Possible changes ahead
So, on the positive side it might be the intention of the 2020s version of “work pays” that by increasing the minimum wage and removing insecurity such as zero-hours contracts, the state is wanting to reduce its subsidy of in-work benefits to cheap labour employers without reducing the money that working people receive. Pre-school state childcare could also see a revival, and many campaigners want to see the return of Sure Start everywhere.
However, on the negative side it might be that the hostile “push” will continue to drive non-working people back into the labour market. This could be explained or justified by a reprise of the 1990s New Labour thinking around the claimed wider personal and social benefits of being in work, almost a social justice argument about the dignity and personal growth from being in work. Thus, the great resignation around mental health pressures will be tackled by arguments that, such people would thrive better in work if only they could understand what is happening to them, and therefore it is a great kindness by the state, indeed a moral obligation, to drop them back into work even though they don’t yet realise it is for their own good.

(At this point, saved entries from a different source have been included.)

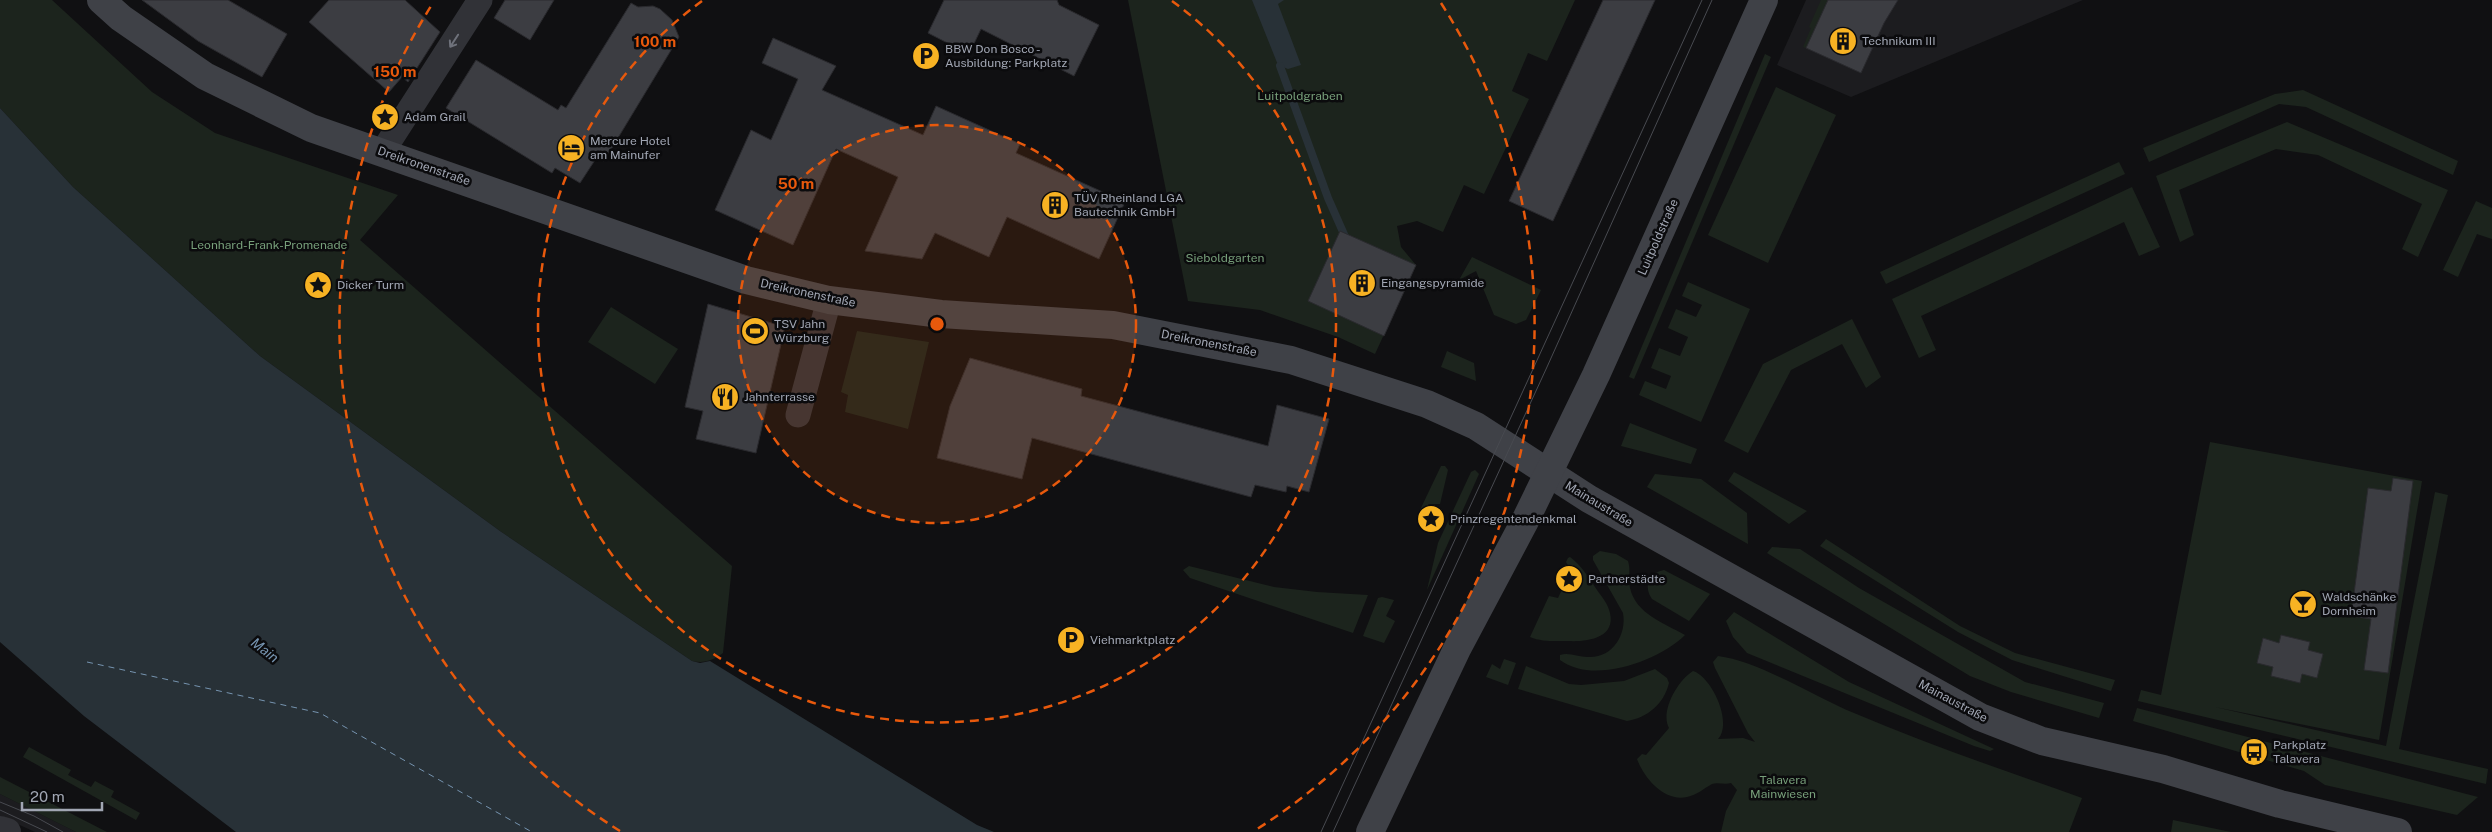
<svg xmlns="http://www.w3.org/2000/svg" width="2492" height="832" viewBox="0 0 2492 832" font-family="'Public Sans',sans-serif">
<style>
.built{fill:#1c1c1f}
.green{fill:#1c241d}
.water{fill:#283137}
.lines{fill:none;stroke-linecap:round;stroke-linejoin:round}
.stream{stroke:#283137;stroke-width:8}
.ferry{stroke:#7694b0;stroke-width:1;stroke-dasharray:6 5;stroke-linecap:butt}
.building{fill:#3c3d42;stroke:#2a2a2e}
.minor{stroke:#313237;stroke-width:25}
.tertiary{stroke:#313237;stroke-width:28}
.secondary{stroke:#3f4147;stroke-width:28}
.tram{stroke:#484a50;stroke-width:1}
.oneway{stroke:#6f727b}
.ring{fill:none;stroke:#e8590c;stroke-width:2.5;stroke-dasharray:9 6}
.labels{text-anchor:middle;dominant-baseline:central;stroke-width:5;stroke-linejoin:round;paint-order:stroke}
.poi-label{font-size:12px;fill:#a1a6b3;stroke:#0b0b0d;text-anchor:start}
.park-label{font-size:12px;fill:#779f7a;stroke:#0b0b0d}
.street-label{font-size:12px;fill:#a1a6b3;stroke:#0b0b0d}
.water-label{font-size:14px;font-style:italic;fill:#7694b0;stroke:#0b0b0d}
.centre{fill:#e8590c;stroke:#0b0b0d;stroke-width:2.5}
.ring-label{font-size:15px;text-anchor:middle;font-weight:bold;fill:#e8590c;stroke:#0b0b0d;stroke-width:5;stroke-linejoin:round;paint-order:stroke}
</style>
<rect width="100%" height="100%" fill="#101012"/>
<g class="built">
<polygon points="1806,0 2083,0 1851,97 1777,65"/>
<polygon points="0,794 76,832 35,832 0,816"/>
</g>
<g class="green">
<path d="M0,0H52L152,92L215,133L398,195L360,240L732,566L723,653C713,660 705,664 692,661L500,531L260,356L73,187L0,108Z"/>
<polygon points="1128,0 1575,0 1547,61 1528,53 1512,91 1529,99 1484,194 1464,185 1443,232 1417,221 1397,226 1401,247 1416,265 1375,354 1338,337 1260,310 1188,301"/>
<polygon points="1821,0 1828,0 1806,48 1803,47 1811,28 1809,27"/>
<polygon points="1765,54 1771,57 1634,379 1629,377"/>
<polygon points="1776,87 1836,115 1768,263 1708,235"/>
<polygon points="2303,90 2458,161 2453,175 2306,107 2279,104 2149,162 2143,148 2275,94"/>
<polygon points="2287,122 2448,190 2418,257 2402,249 2422,204 2318,155 2276,149 2179,190 2194,235 2180,242 2156,176"/>
<polygon points="2119,162 2125,174 1886,284 1880,272"/>
<polygon points="2132,187 2160,247 2139,256 2124,222 1921,316 1936,350 1919,358 1892,299"/>
<polygon points="2476,201 2492,208 2492,239 2477,234 2458,277 2443,270"/>
<polygon points="1472,257 1541,290 1526,320 1516,324 1494,315 1476,271 1459,280"/>
<polygon points="1688,282 1750,309 1701,422 1639,395 1645,381 1666,389 1671,376 1651,368 1659,348 1680,356 1688,337 1668,328 1676,309 1696,317 1702,305 1682,296"/>
<polygon points="611,307 678,349 655,384 588,342"/>
<polygon points="1852,319 1881,377 1866,388 1842,344 1791,370 1748,453 1724,441 1763,364"/>
<polygon points="857,331 929,342 908,429 845,412 848,395 841,392"/>
<polygon points="1447,351 1474,363 1476,381 1441,367"/>
<polygon points="1630,423 1697,449 1691,464 1621,446"/>
<polygon points="2210,442 2422,481 2379,740 2215,707 2386,746 2435,492 2448,495 2399,749 2488,769 2486,784 2138,701 2141,690 2161,695"/>
<polygon points="1441,466 1445,466 1448,470 1440,504 1429,504 1420,510"/>
<polygon points="1475,470 1479,474 1427,590 1438,543 1471,472"/>
<polygon points="1734,472 1807,511 1789,524 1728,481"/>
<polygon points="1655,474 1701,479 1747,513 1748,544 1647,487"/>
<polygon points="1826,539 1960,626 2015,653 2115,680 2111,691 2012,660 1958,632 1820,546"/>
<polygon points="1772,547 1800,549 1859,588 2025,682 2104,703 2099,718 2011,692 1970,676 1767,553"/>
<path d="M1600,551L1616,554L1628,561C1631,570 1628,579 1630,588C1636,614 1664,623 1685,635C1659,661 1593,685 1560,660V655C1569,652 1578,657 1587,657C1612,659 1627,635 1623,613L1593,560V556Z"/>
<path d="M1570,557C1582,566 1589,578 1597,590C1602,597 1608,604 1610,613C1616,639 1585,642 1568,641C1554,641 1542,642 1530,637L1549,596L1558,598L1571,570L1566,562L1568,558Z"/>
<polygon points="1189,566 1274,587 1317,592 1368,595 1353,633 1190,578 1183,570"/>
<path d="M1664,570L1710,594L1689,621L1652,599C1643,586 1649,573 1664,570Z"/>
<polygon points="1382,597 1394,600 1386,616 1395,621 1384,643 1363,636 1378,598"/>
<polygon points="1734,612 1849,682 1994,749 1990,751 1974,746 1747,653 1733,637 1726,621"/>
<path d="M1718,656C1759,661 1815,697 1854,713C1929,745 2006,771 2082,798L2069,832H1721L1726,811L1737,790L1731,783C1725,785 1717,782 1712,784C1703,789 1697,795 1687,797C1664,802 1644,778 1637,759L1642,754L1646,755L1669,728C1660,712 1677,681 1693,671C1712,677 1733,723 1718,739L1743,738L1755,742L1748,733L1715,668L1713,662Z"/>
<polygon points="1504,659 1516,663 1508,685 1486,677 1492,664 1500,669"/>
<path d="M1526,666L1569,684L1581,685L1624,681L1655,669L1667,678L1669,683C1664,704 1647,718 1627,721L1518,689Z"/>
<polygon points="2137,708 2478,797 2457,815 2325,785 2304,771 2133,721"/>
<polygon points="29,747 71,770 68,775 91,787 95,781 114,791 111,797 140,813 136,820 23,757"/>
<polygon points="0,777 107,832 76,832 0,794"/>
<polygon points="2173,820 2231,832 2171,832"/>
</g>
<g class="water">
<polygon points="1252,0 1284,0 1278,4 1301,65 1288,69 1278,65"/>
<polygon points="0,108 73,187 260,356 500,531 692,661 700,663 710,661 977,825 994,832 236,832 84,716 0,642"/>
</g>
<g class="lines">
<polyline class="stream" points="1280,66 1328,198 1347,241"/>
<polyline class="ferry" points="87,662 320,713 532,832"/>
</g>
<g class="building">
<polygon points="142,0 228,0 287,34 262,77 198,41"/>
<polygon points="329,0 405,0 440,32 408,82 402,77 389,92 309,22"/>
<polygon points="505,0 554,0 530,40 494,18"/>
<polygon points="944,0 1057,0 1059,5 1099,25 1074,76 981,29 969,54 928,33"/>
<polygon points="1603,0 1655,0 1553,221 1509,201"/>
<polygon points="1828,0 1898,0 1884,23 1861,73 1806,48"/>
<polygon points="631,3 638,7 653,6 660,9 672,20 679,37 604,161 597,157 580,183 555,168 552,173 446,108 476,60 558,110 561,105 566,108"/>
<polygon points="773,38 836,66 822,90 923,135 936,106 1020,144 1016,153 1125,202 1099,259 1007,217 989,257 935,233 922,259 865,251 898,177 836,149 793,245 715,210 751,130 771,140 798,79 762,63"/>
<polygon points="1340,231 1416,265 1384,336 1308,301"/>
<polygon points="708,304 785,327 756,453 696,439 703,411 685,407"/>
<polygon points="970,358 1082,389 1081,396 1268,446 1277,405 1329,419 1309,492 1287,486 1286,492 1255,485 1251,497 1032,438 1022,479 937,458 950,406"/>
<polygon points="2393,478 2413,481 2388,673 2364,670 2371,619 2351,616 2368,488 2391,491"/>
<polygon points="2281,635 2310,642 2308,650 2323,654 2317,678 2302,674 2300,683 2271,676 2273,667 2257,663 2263,638 2279,643"/>
</g>
<g class="lines">
<g class="minor">
<polyline points="383,151 480,0"/>
<polyline points="798,415 829,300"/>
</g>
<polyline class="tertiary" points="0,830 7,832"/>
<g class="secondary">
<polyline points="101,0 121,18 205,76 311,128 746,280 829,300 941,314 1113,325 1291,360 1427,404 1476,426 1589,499 1980,717 2042,741 2163,769 2280,804 2398,832"/>
<polyline points="1370,832 1457,649 1525,521 1596,375 1764,0"/>
</g>
<g class="tram">
<polyline points="0,802 34,816 63,832"/>
<polyline points="0,810 47,832"/>
<polyline points="1321,832 1702,0"/>
<polyline points="1333,832 1547,367 1712,0"/>
</g>
</g>
<defs><path id="oneway-shaft" d="M-6 0H5M1.5-3L5.5 0L1.5 3" fill="none" stroke-width="1.6" stroke-linecap="round" stroke-linejoin="round" transform="scale(1.25)"/></defs>
<use class="oneway" href="#oneway-shaft" transform="translate(454 41) rotate(123)"/>
<circle cx="937" cy="324" r="199" fill="#e8590c" fill-opacity=".12"/>
<g class="ring">
<circle cx="937" cy="324" r="199"/>
<path d="M1172 1A399 399 0 1 1 702 1"/>
<path d="M620 831A598 598 0 0 1 433 3M1441 3A598 598 0 0 1 1254 831"/>
</g>
<defs>
<g id="building-disc" transform="scale(1.4375)"><circle r="9.5" fill="#f7b223" stroke="#0b0b0d"/><path d="M-4-6H4V6H1V3H-1V6H-4ZM-2.5-4.3h1.7v1.8h-1.7ZM.8-4.3h1.7v1.8H.8ZM-2.5-1h1.7V.8h-1.7ZM.8-1h1.7V.8H.8Z" fill="#111"/></g>
<g id="parking-disc" transform="scale(1.4375)"><circle r="9.5" fill="#f7b223" stroke="#0b0b0d"/><path d="M-3.5-5.5H1a3.5 3.5 0 0 1 0 7H-1V5.5H-3.5ZM-1-3.4V-.6H.8a1.4 1.4 0 0 0 0-2.8Z" fill="#111"/></g>
<g id="sight-disc" transform="scale(1.4375)"><circle r="9.5" fill="#f7b223" stroke="#0b0b0d"/><path d="M0-6L1.8-2.2L6-1.7L2.9 1.2L3.7 5.4L0 3.3L-3.7 5.4L-2.9 1.2L-6-1.7L-1.8-2.2Z" fill="#111"/></g>
<g id="hotel-disc" transform="scale(1.4375)"><circle r="9.5" fill="#f7b223" stroke="#0b0b0d"/><path d="M-6-4.5h1.5V1H6V5H4.5V3h-9V5H-6ZM-4 0a1.8 1.8 0 1 1 3.6 0ZM.5 0V-2.5h3Q6-2.5 6 0Z" fill="#111"/></g>
<g id="stadium-disc" transform="scale(1.4375)"><circle r="9.5" fill="#f7b223" stroke="#0b0b0d"/><path d="M0-5a6.5 5 0 1 0 0 10a6.5 5 0 1 0 0-10ZM-3.5-1.8h7v3.6h-7Z" fill="#111"/></g>
<g id="restaurant-disc" transform="scale(1.4375)"><circle r="9.5" fill="#f7b223" stroke="#0b0b0d"/><path d="M-5-6h1v4h1v-4h1v4h1v-4h1v5L-1.5 .5V6h-2V.5L-5-1ZM5-6V6H3V1.5H1.5Q1.5-4 5-6Z" fill="#111"/></g>
<g id="bar-disc" transform="scale(1.4375)"><circle r="9.5" fill="#f7b223" stroke="#0b0b0d"/><path d="M-6-5H6L.8 .8V4.5H3.5V6h-7V4.5H-.8V.8Z" fill="#111"/></g>
<g id="bus-disc" transform="scale(1.4375)"><circle r="9.5" fill="#f7b223" stroke="#0b0b0d"/><path d="M-5-6H5V4H4V6H2V4H-2V6H-4V4H-5ZM-3.5-4V0h7V-4ZM-3.5 1.2v1.5H-2V1.2ZM2 1.2v1.5H3.5V1.2Z" fill="#111"/></g>
</defs>
<g fill-rule="evenodd">
<use href="#building-disc" x="1843" y="41"/>
<use href="#parking-disc" x="926" y="56"/>
<use href="#sight-disc" x="385" y="117"/>
<use href="#hotel-disc" x="571" y="148"/>
<use href="#building-disc" x="1055" y="205"/>
<use href="#building-disc" x="1362" y="283"/>
<use href="#sight-disc" x="318" y="285"/>
<use href="#stadium-disc" x="755" y="331"/>
<use href="#restaurant-disc" x="725" y="397"/>
<use href="#sight-disc" x="1431" y="519"/>
<use href="#sight-disc" x="1569" y="579"/>
<use href="#bar-disc" x="2303" y="604"/>
<use href="#parking-disc" x="1071" y="640"/>
<use href="#bus-disc" x="2254" y="752"/>
</g>
<g class="labels">
<g class="poi-label">
<text x="1862" y="41">Technikum III</text>
<text x="945" y="49">BBW Don Bosco -<tspan x="945" dy="14">Ausbildung: Parkplatz</tspan></text>
<text x="404" y="117">Adam Grail</text>
<text x="590" y="141">Mercure Hotel<tspan x="590" dy="14">am Mainufer</tspan></text>
<text x="1074" y="198">TÜV Rheinland LGA<tspan x="1074" dy="14">Bautechnik GmbH</tspan></text>
<text x="1381" y="283">Eingangspyramide</text>
<text x="337" y="285">Dicker Turm</text>
<text x="774" y="324">TSV Jahn<tspan x="774" dy="14">Würzburg</tspan></text>
<text x="744" y="397">Jahnterrasse</text>
<text x="1450" y="519">Prinzregentendenkmal</text>
<text x="1588" y="579">Partnerstädte</text>
<text x="2322" y="597">Waldschänke<tspan x="2322" dy="14">Dornheim</tspan></text>
<text x="1090" y="640">Viehmarktplatz</text>
<text x="2273" y="745">Parkplatz<tspan x="2273" dy="14">Talavera</tspan></text>
</g>
<g class="park-label">
<text x="1300" y="96">Luitpoldgraben</text>
<text x="269" y="245">Leonhard-Frank-Promenade</text>
<text x="1225" y="258">Sieboldgarten</text>
<text x="1783" y="780">Talavera<tspan x="1783" dy="14">Mainwiesen</tspan></text>
</g>
<g class="street-label">
<text transform="translate(424 166) rotate(19)">Dreikronenstraße</text>
<text transform="translate(1658 237) rotate(-66)">Luitpoldstraße</text>
<text transform="translate(808 293) rotate(12)">Dreikronenstraße</text>
<text transform="translate(1209 343) rotate(11)">Dreikronenstraße</text>
<text transform="translate(1599 504) rotate(31)">Mainaustraße</text>
<text transform="translate(1953 701) rotate(28)">Mainaustraße</text>
</g>
<g class="water-label">
<text transform="translate(265 650) rotate(38)">Main</text>
</g>
</g>
<circle cx="937" cy="324" r="8" class="centre"/>
<g class="ring-label">
<text x="655" y="47">100 m</text>
<text x="395" y="77">150 m</text>
<text x="796" y="189">50 m</text>
</g>
<path d="M22 802v8h80v-8" fill="none" stroke="#a1a6b3" stroke-width="2.5"/>
<text x="30" y="802" font-size="15" fill="#a1a6b3" stroke="#0b0b0d" stroke-width="4" paint-order="stroke">20 m</text>
</svg>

We can imagine now, for example, that the NHS 111 algorithm for people contacting with a mental health concern might well be pasted into the DWP algorithm for pushing people who are signed off sick with mental health issues back into work, it will be claimed with “support” such as cheap and scalable online CBT. We will be told it is “win-win” for people’s wellbeing and economic growth.
Conclusion
But until the documented additional deaths have been fully investigated and understood, there is a grave risk that the swooping rhetoric of “win-win” will be matched by a reality of further harm and fatalities.